In a race for the lower ranks, Mr Mathivha voted for the white-led party, which is also the second largest party: the Democratic Alliance.

“If the ANC had got the infrastructure, policing, education and basic things under control, I would probably have voted for them,” he said.

Despite the couple's optimism about the outcome, they are concerned about the instability of coalition governments. They were alarmed by comments from Julius Malema that his party, the Economic Freedom Fighters, would demand a seat on the finance ministry as a condition of cooperation. The party has advocated nationalising the country's central bank.

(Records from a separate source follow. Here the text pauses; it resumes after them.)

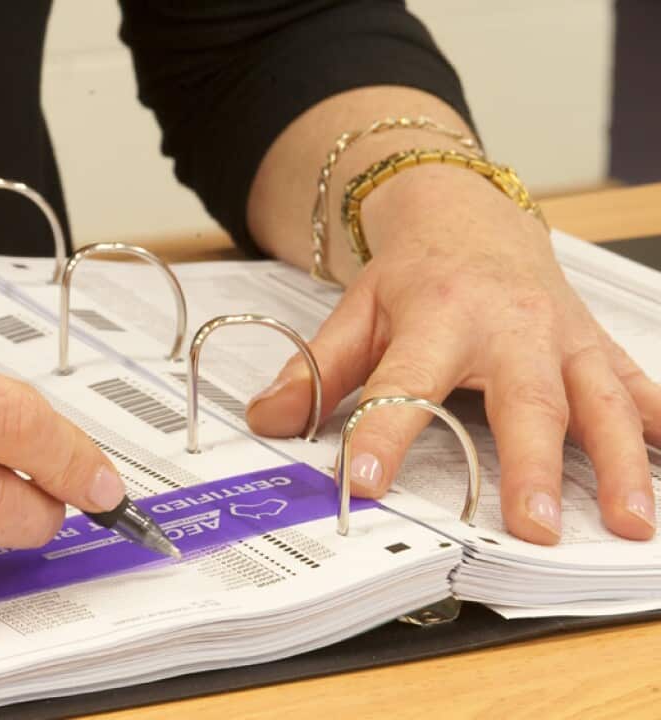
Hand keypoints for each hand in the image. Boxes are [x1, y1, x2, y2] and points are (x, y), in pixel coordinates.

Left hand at [246, 165, 660, 543]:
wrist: (471, 218)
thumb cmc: (414, 277)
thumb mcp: (356, 313)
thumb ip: (315, 371)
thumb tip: (266, 421)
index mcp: (438, 317)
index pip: (403, 382)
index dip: (381, 433)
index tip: (362, 483)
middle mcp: (510, 326)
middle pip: (524, 399)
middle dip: (533, 465)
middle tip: (534, 526)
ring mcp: (564, 336)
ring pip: (600, 400)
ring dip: (621, 463)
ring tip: (629, 521)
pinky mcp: (597, 346)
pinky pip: (639, 386)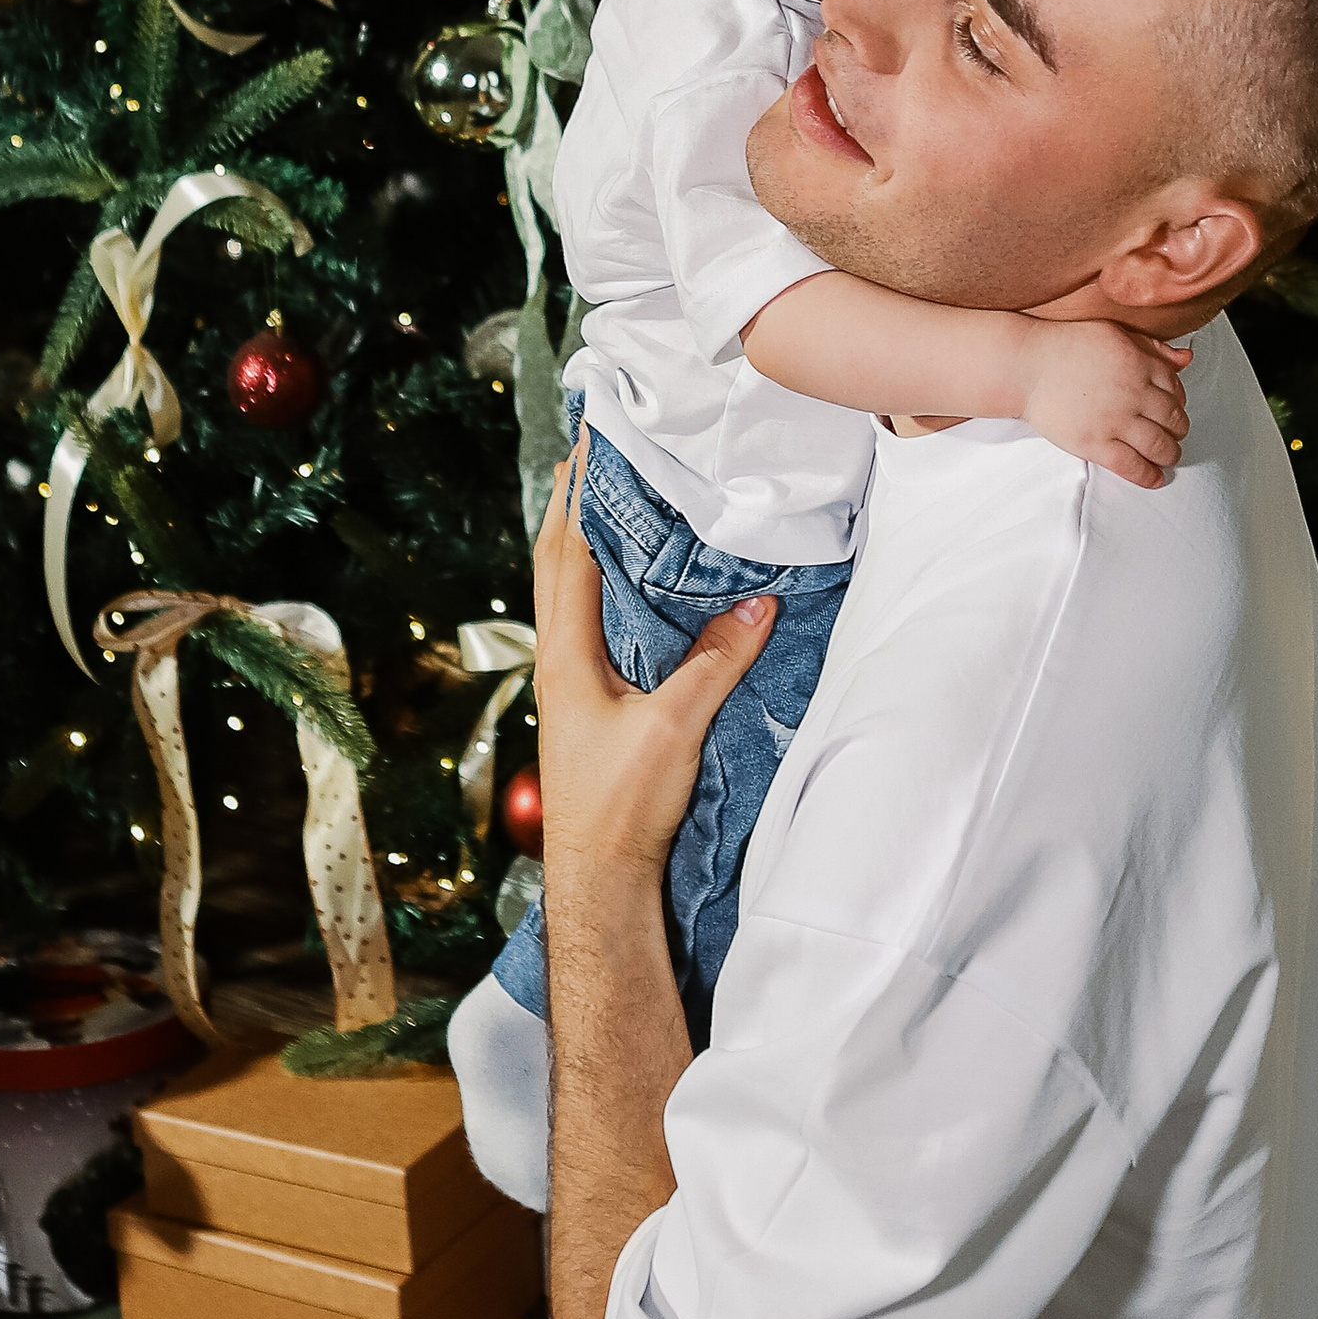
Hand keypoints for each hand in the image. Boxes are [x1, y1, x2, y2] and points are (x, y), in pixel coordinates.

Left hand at [532, 437, 776, 888]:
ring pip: (569, 592)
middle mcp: (560, 659)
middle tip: (594, 448)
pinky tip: (628, 581)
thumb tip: (759, 603)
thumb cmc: (623, 807)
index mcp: (567, 654)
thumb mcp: (676, 727)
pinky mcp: (588, 703)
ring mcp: (570, 682)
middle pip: (558, 561)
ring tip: (609, 495)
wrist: (600, 880)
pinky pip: (590, 622)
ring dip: (584, 539)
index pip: (569, 551)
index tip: (592, 439)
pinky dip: (603, 583)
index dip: (580, 492)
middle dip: (574, 502)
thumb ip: (716, 662)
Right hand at [1013, 319, 1190, 487]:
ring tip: (1168, 456)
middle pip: (1174, 419)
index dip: (1180, 402)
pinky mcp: (1094, 443)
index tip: (1175, 409)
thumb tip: (1187, 359)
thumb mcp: (1115, 334)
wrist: (1025, 366)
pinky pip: (1132, 466)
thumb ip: (1153, 348)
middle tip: (1175, 435)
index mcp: (1139, 363)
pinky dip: (1148, 476)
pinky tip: (1155, 478)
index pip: (1176, 389)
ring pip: (1159, 445)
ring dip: (1170, 454)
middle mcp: (1132, 392)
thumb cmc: (1067, 345)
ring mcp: (1114, 420)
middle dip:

“This allows him to control the money,” said Mathivha.

“What could be positive about that?” asked his wife.

“Nothing,” her husband cried.

“Thank God you are fourth,” she said of Mr Malema’s party.

Still, Malema's party has made inroads into the black middle class in urban centres. But not as much as newcomer uMkhonto we Sizwe, or MK Party, which is led by former ANC leader Jacob Zuma. Mathivha was wide-eyed as she watched the surge that made it the third largest party. Still, like other ANC breakaway parties, she hoped the MK Party would fade into irrelevance.

“More than anything else,” she said, “the ANC has been humiliated.”